Untuk jangka waktu penyimpanan devisa selama tiga bulan, contohnya pemerintah menjanjikan hanya mengenakan tarif pajak bunga deposito sebesar 7,5 persen. Sedangkan jika devisa disimpan selama enam bulan, eksportir hanya akan dikenakan pajak sebesar 2,5 persen dari bunga yang diterimanya. Sementara jika di atas 6 bulan, tarifnya nol persen.

Butuh Insentif Lain

"Kalau masih berusaha untuk ekspor, saya yakin (DHE) tidak ada waktu untuk didepositokan. Dibandingkan kebijakan pemangkasan pajak bunga deposito dalam negeri, para eksportir malah menunggu kebijakan Pre Export Financing Based on Underlying," terangnya.

Kebijakan tersebut, menurutnya, adalah kebijakan kredit ekspor yang berbeda dengan kredit ekspor saat ini yang masih berbasis kredit modal kerja perbankan konvensional. Kebijakan ini, ujarnya pernah dilakukan pada 1999 lalu namun kemudian dicabut pada 2002.

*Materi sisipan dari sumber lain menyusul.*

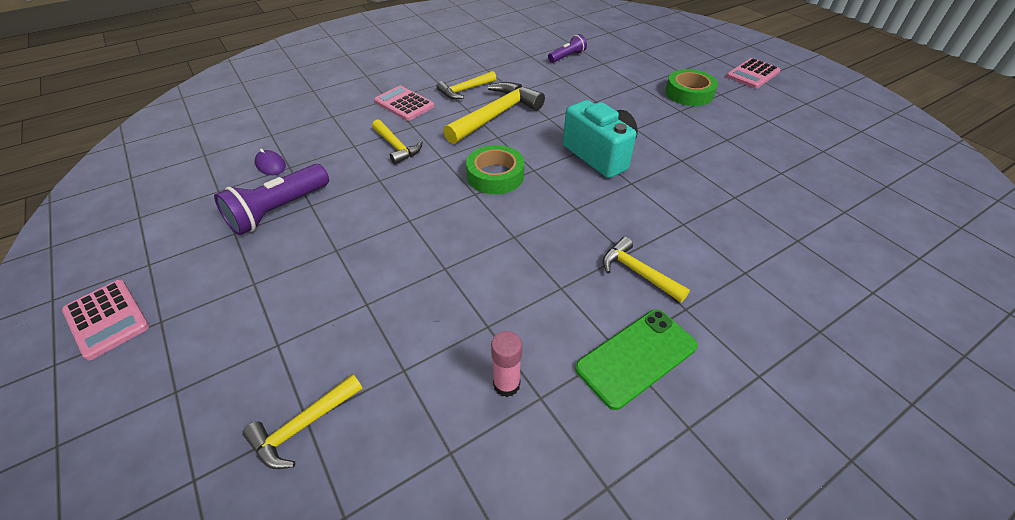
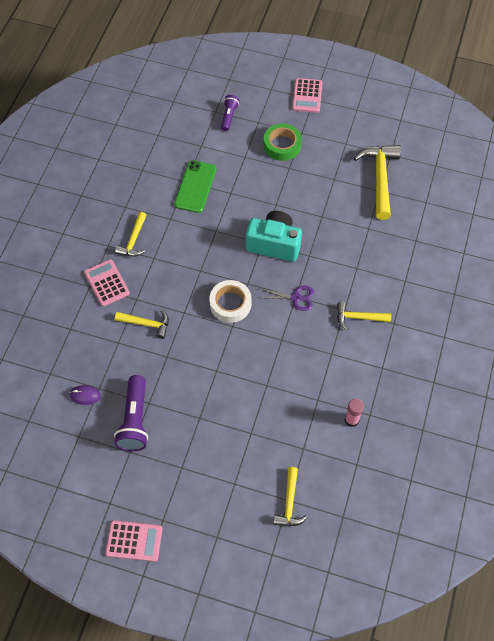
camera: 40 degrees left, 15 degrees up
pink calculator [374,86,434,121] -> pink calculator turned 60 degrees clockwise [84,259,130,307]
yellow hammer [443,82,545,144] -> yellow hammer moved to [354,145,401,220]
green tape [466,145,524,194] -> white tape [209,280,251,323]
purple flashlight [548,34,587,63] -> purple flashlight moved to [221,95,240,131]
green phone [575,309,698,410] -> green phone moved to [174,160,217,213]
none -> purple scissors [259,286,314,311]

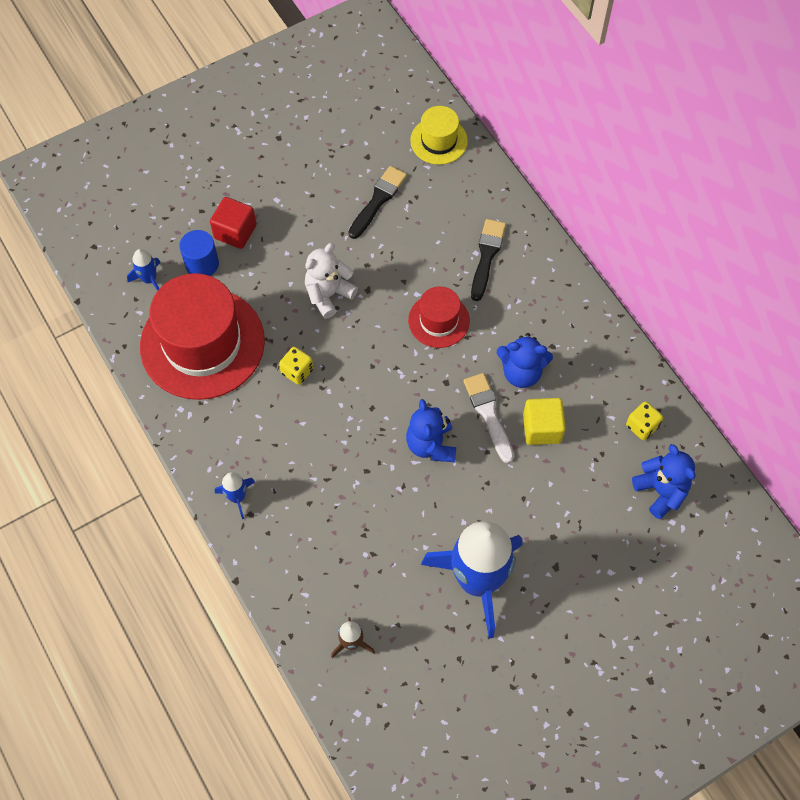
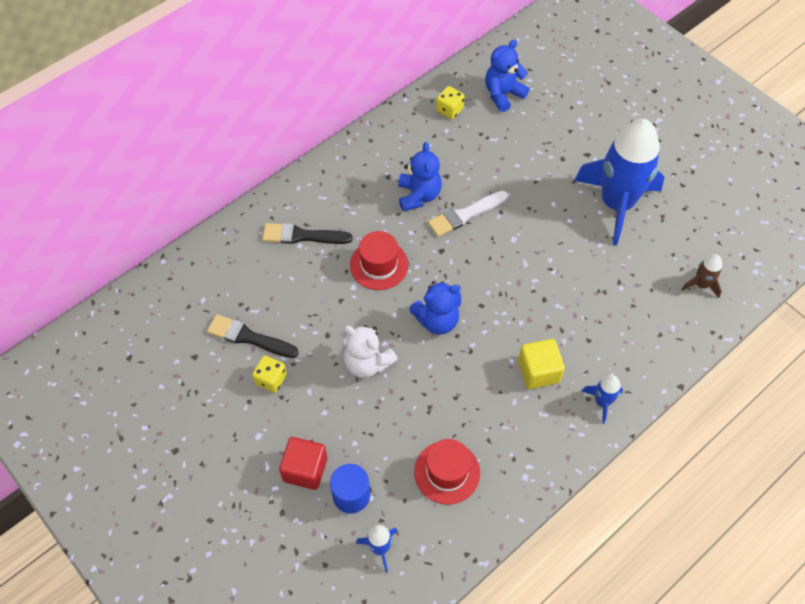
camera: 100 degrees left, 5 degrees down
red hat [140,273,265,400] -> red hat [414,439,480,505], size x0.50
yellow dice [279,347,314,385] -> yellow dice moved to [252,356,287,393]
blue teddy bear [406,399,456,462] -> blue teddy bear moved to [409,281,461,335]
yellow hat [410,106,468,165] -> none
yellow cube [523,398,566,445] -> yellow cube moved to [518,339,565,389]

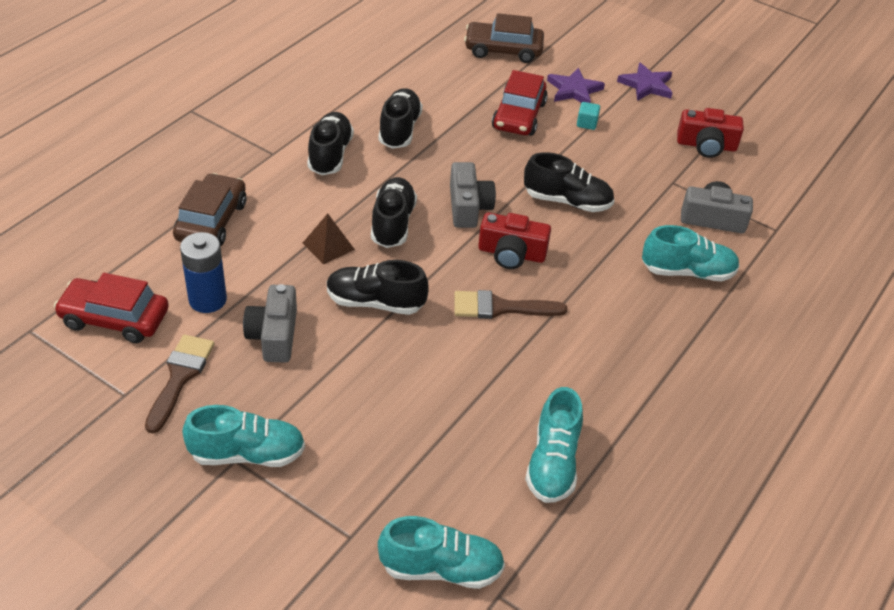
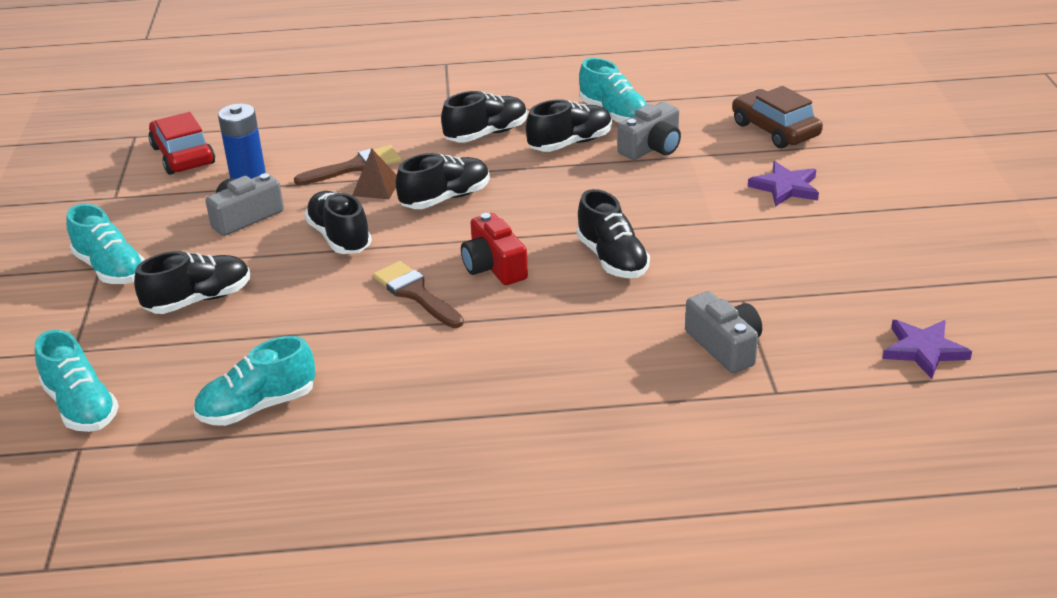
camera: 55 degrees right, 10 degrees down
brown brush [145,335,214,433] -> brown brush moved to [294,145,402,185]
brown car [173,173,246,246] -> none
grey camera [450,162,496,228] -> grey camera moved to [617,102,681,160]
red car [492,70,548,136] -> none
turquoise cube [577,102,600,130] -> none
purple star [617,62,672,101] -> purple star moved to [882,320,972,379]
turquoise shoe [642,225,740,281] -> turquoise shoe moved to [579,58,647,123]
red camera [677,108,744,158] -> none
none -> black shoe [134,251,250,314]

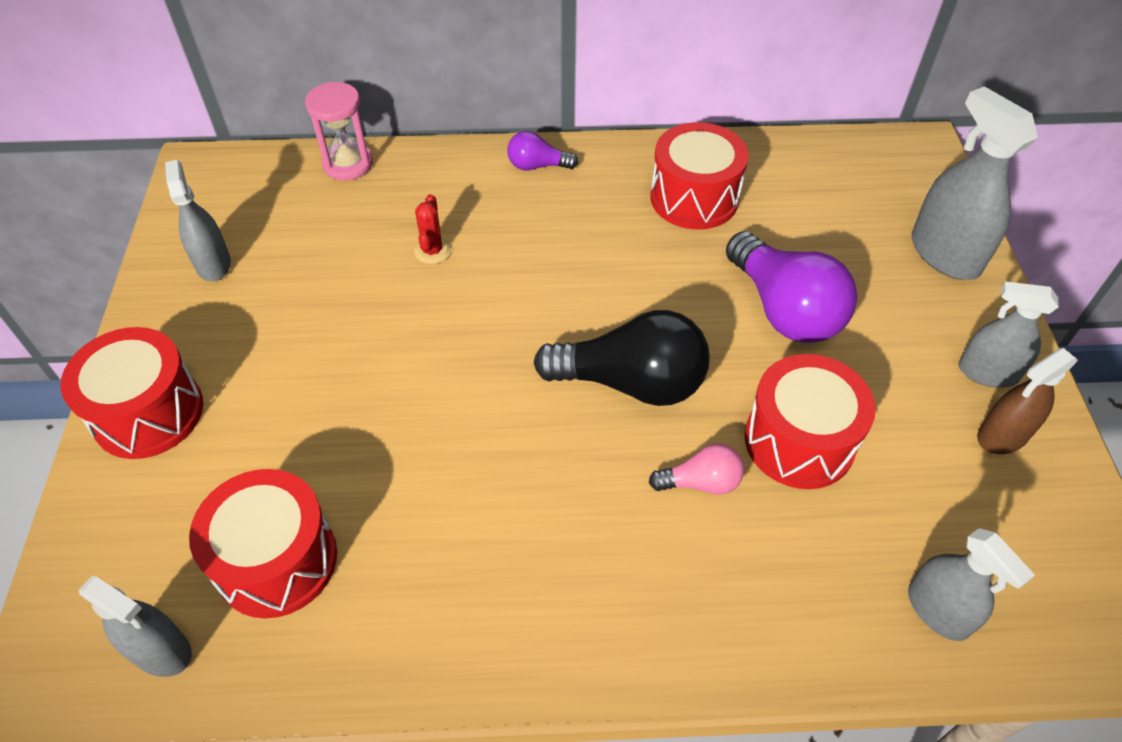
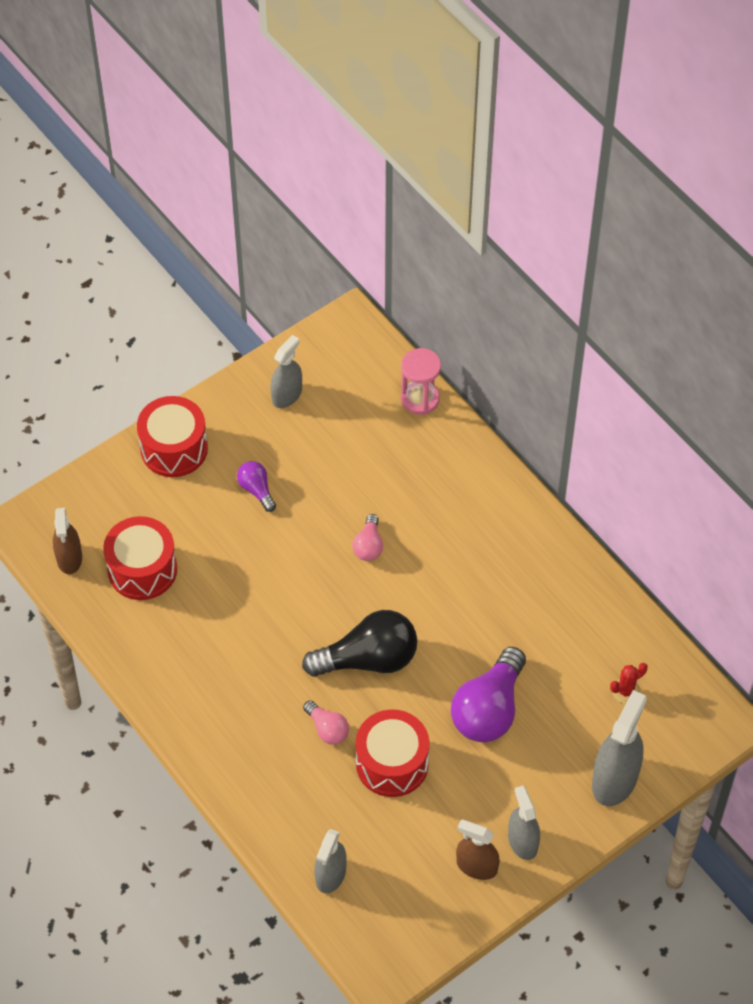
camera: 55 degrees right, 5 degrees up
grey spray bottle [79,576,192,677] -> brown spray bottle [53,508,82,574]
red cactus [414,194,451,264] -> red cactus moved to [610,663,648,704]
purple light bulb [507,131,578,170] -> purple light bulb moved to [237,461,276,512]
black light bulb [534,310,710,406] -> black light bulb turned 75 degrees counterclockwise [302,610,417,677]
red drum [650,122,749,229] -> none
none -> pink light bulb [352,514,383,561]

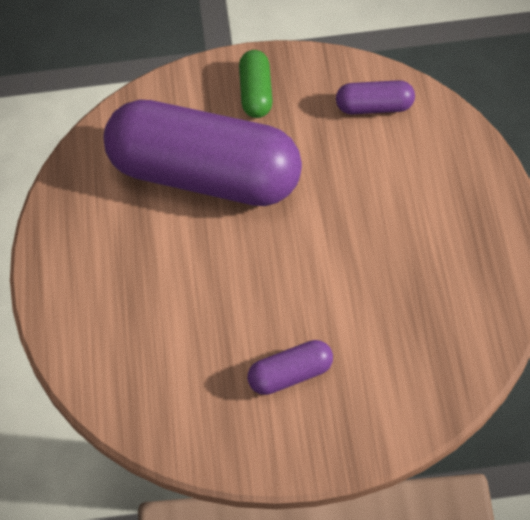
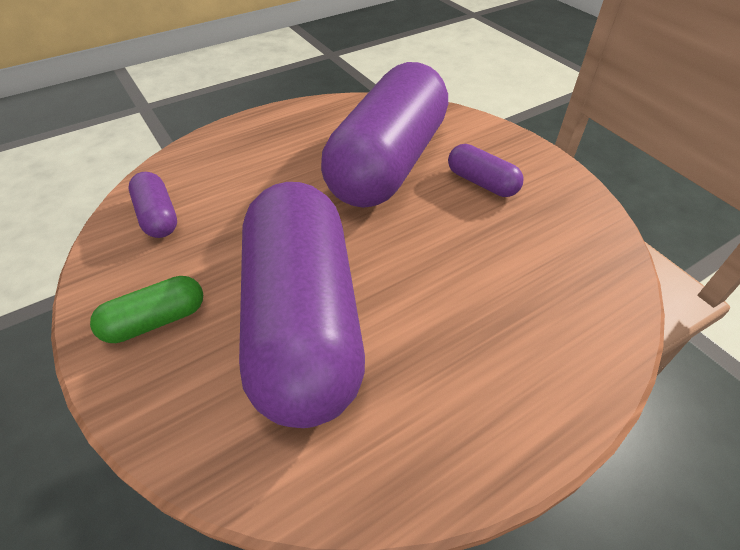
camera: 120 degrees left, 10 degrees down
none -> purple capsule [321,62,448,208]

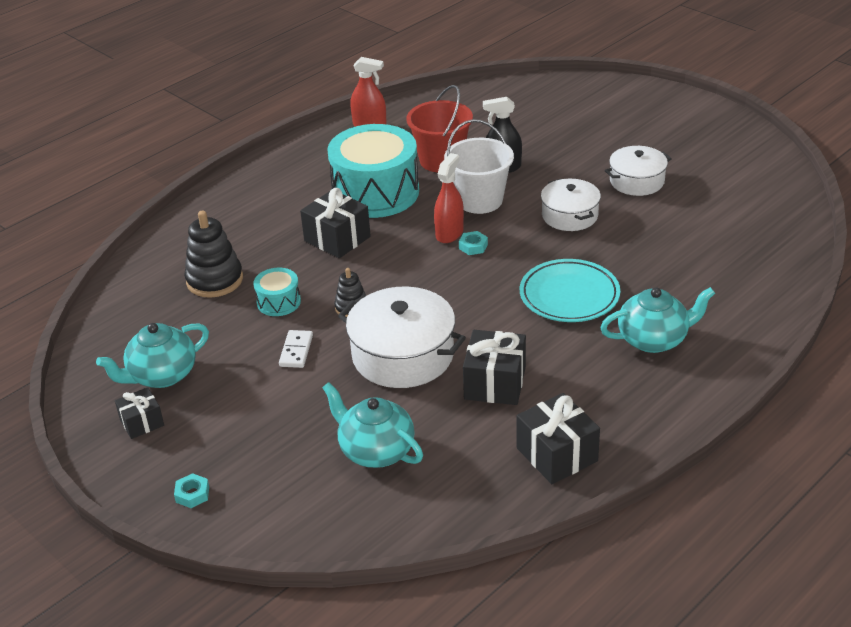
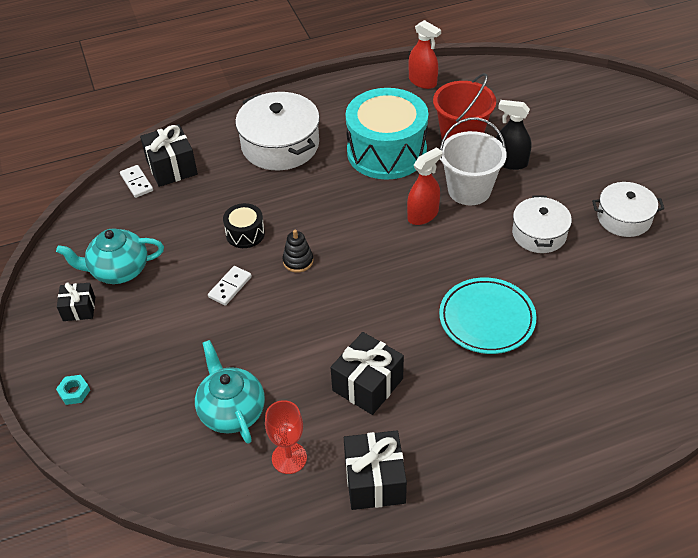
camera: 25 degrees right, 10 degrees up
black stacking toy [184,210,243,298] -> none
turquoise drum [253,268,301,316] -> black drum [223,203,265,248]
black gift [300,188,371,258] -> black gift moved to [140,124,198,187]
white pot [338,287,466,388] -> white pot moved to [235,92,320,170]
turquoise nut [459,231,488,255] -> none
turquoise teapot [600,287,715,353] -> none
none -> white domino [120,165,153,198]
none -> red goblet [265,400,307,474]

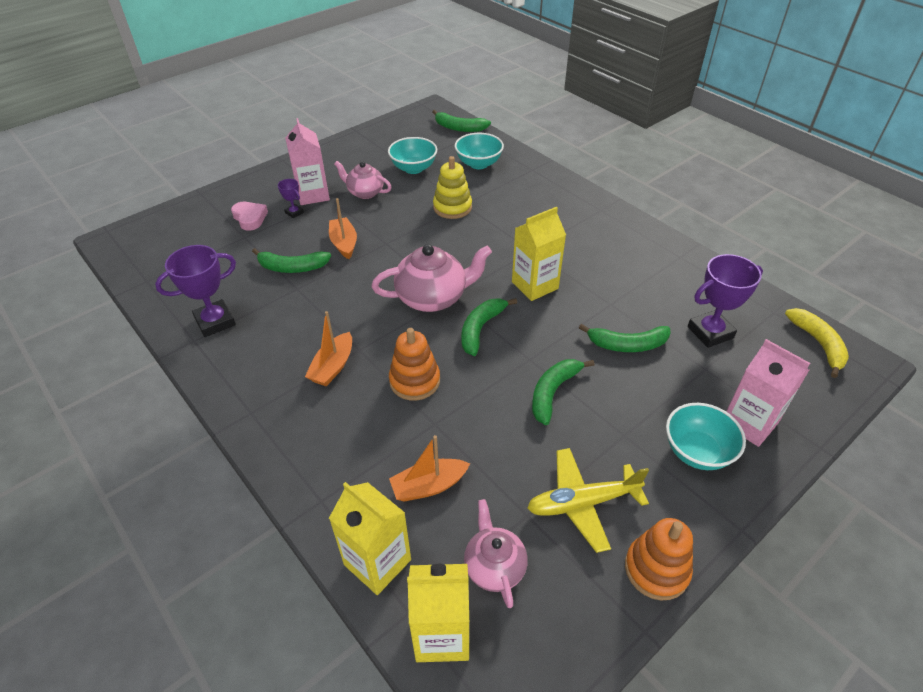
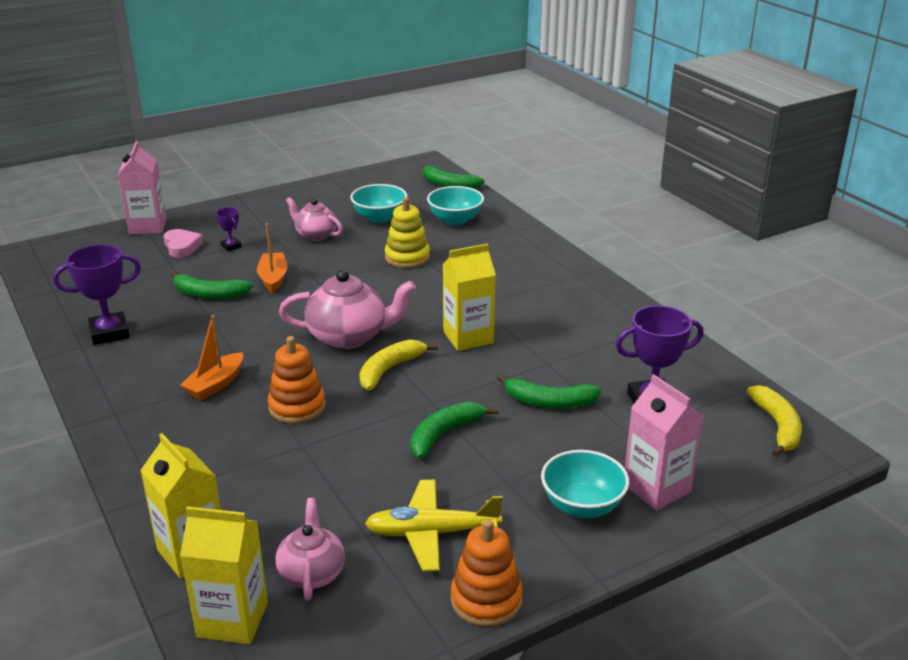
camera: 10 degrees right, 15 degrees down
pink carton [285,118,330,205] -> pink carton moved to [118,141,167,235]
orange boat [389,435,470,502] -> none
green banana [461,298,517,356] -> yellow banana [359,339,438,390]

Saat itu, pemerintah dan Bank Indonesia memberikan fasilitas penjaminan terhadap Letter of Credit (L/C) impor dan Kredit Modal Kerja dalam rangka penguatan ekspor. Namun karena kondisi perekonomian semakin membaik, maka pemerintah membatalkan kebijakan itu tiga tahun kemudian.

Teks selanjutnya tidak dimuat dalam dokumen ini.